What you are asked to do
Return the data that follows exactly. Include every line.

Source data

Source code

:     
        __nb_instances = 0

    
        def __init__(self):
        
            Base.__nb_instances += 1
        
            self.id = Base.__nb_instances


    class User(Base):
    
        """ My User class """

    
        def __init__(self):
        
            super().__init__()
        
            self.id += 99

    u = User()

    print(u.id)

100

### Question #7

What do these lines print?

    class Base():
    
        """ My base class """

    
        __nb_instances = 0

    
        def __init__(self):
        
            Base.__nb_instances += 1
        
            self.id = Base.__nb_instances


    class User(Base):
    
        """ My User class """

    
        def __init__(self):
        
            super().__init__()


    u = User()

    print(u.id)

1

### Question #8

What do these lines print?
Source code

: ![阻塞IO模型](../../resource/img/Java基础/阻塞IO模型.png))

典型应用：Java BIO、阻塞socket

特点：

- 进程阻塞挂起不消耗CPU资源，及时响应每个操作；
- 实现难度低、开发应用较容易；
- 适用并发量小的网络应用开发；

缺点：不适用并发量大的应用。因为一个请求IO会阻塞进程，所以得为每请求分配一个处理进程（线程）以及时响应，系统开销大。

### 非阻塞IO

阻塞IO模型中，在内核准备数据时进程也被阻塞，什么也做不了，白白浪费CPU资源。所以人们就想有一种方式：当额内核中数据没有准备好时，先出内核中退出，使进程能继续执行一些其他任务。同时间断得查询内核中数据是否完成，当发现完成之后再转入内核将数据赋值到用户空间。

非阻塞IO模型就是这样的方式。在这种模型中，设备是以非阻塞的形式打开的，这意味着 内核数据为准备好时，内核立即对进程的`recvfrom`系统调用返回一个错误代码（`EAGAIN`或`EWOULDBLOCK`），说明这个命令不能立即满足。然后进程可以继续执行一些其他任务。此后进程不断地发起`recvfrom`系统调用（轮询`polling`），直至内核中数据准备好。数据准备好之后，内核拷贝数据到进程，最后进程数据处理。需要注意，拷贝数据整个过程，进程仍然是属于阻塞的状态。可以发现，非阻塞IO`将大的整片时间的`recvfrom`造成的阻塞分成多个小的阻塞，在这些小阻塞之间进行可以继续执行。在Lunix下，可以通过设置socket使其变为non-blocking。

Solution to the exercise
Source code

:     
        __nb_instances = 0

    
        def __init__(self):
        
            Base.__nb_instances += 1
        
            self.id = Base.__nb_instances


    class User(Base):
    
        """ My User class """

    
        def __init__(self):
        
            super().__init__()
        
            self.id += 99

    u = User()

    print(u.id)

100

### Question #7

What do these lines print?

    class Base():
    
        """ My base class """

    
        __nb_instances = 0

    
        def __init__(self):
        
            Base.__nb_instances += 1
        
            self.id = Base.__nb_instances


    class User(Base):
    
        """ My User class """

    
        def __init__(self):
        
            super().__init__()


    u = User()

    print(u.id)

1

### Question #8

What do these lines print?
Source code

: ![阻塞IO模型](../../resource/img/Java基础/阻塞IO模型.png))

典型应用：Java BIO、阻塞socket

特点：

- 进程阻塞挂起不消耗CPU资源，及时响应每个操作；
- 实现难度低、开发应用较容易；
- 适用并发量小的网络应用开发；

缺点：不适用并发量大的应用。因为一个请求IO会阻塞进程，所以得为每请求分配一个处理进程（线程）以及时响应，系统开销大。

### 非阻塞IO

阻塞IO模型中，在内核准备数据时进程也被阻塞，什么也做不了，白白浪费CPU资源。所以人们就想有一种方式：当额内核中数据没有准备好时，先出内核中退出，使进程能继续执行一些其他任务。同时间断得查询内核中数据是否完成，当发现完成之后再转入内核将数据赋值到用户空间。

非阻塞IO模型就是这样的方式。在这种模型中，设备是以非阻塞的形式打开的，这意味着 内核数据为准备好时，内核立即对进程的`recvfrom`系统调用返回一个错误代码（`EAGAIN`或`EWOULDBLOCK`），说明这个命令不能立即满足。然后进程可以继续执行一些其他任务。此后进程不断地发起`recvfrom`系统调用（轮询`polling`），直至内核中数据准备好。数据准备好之后，内核拷贝数据到进程，最后进程数据处理。需要注意，拷贝数据整个过程，进程仍然是属于阻塞的状态。可以发现，非阻塞IO`将大的整片时间的`recvfrom`造成的阻塞分成多个小的阻塞，在这些小阻塞之间进行可以继续执行。在Lunix下，可以通过设置socket使其变为non-blocking。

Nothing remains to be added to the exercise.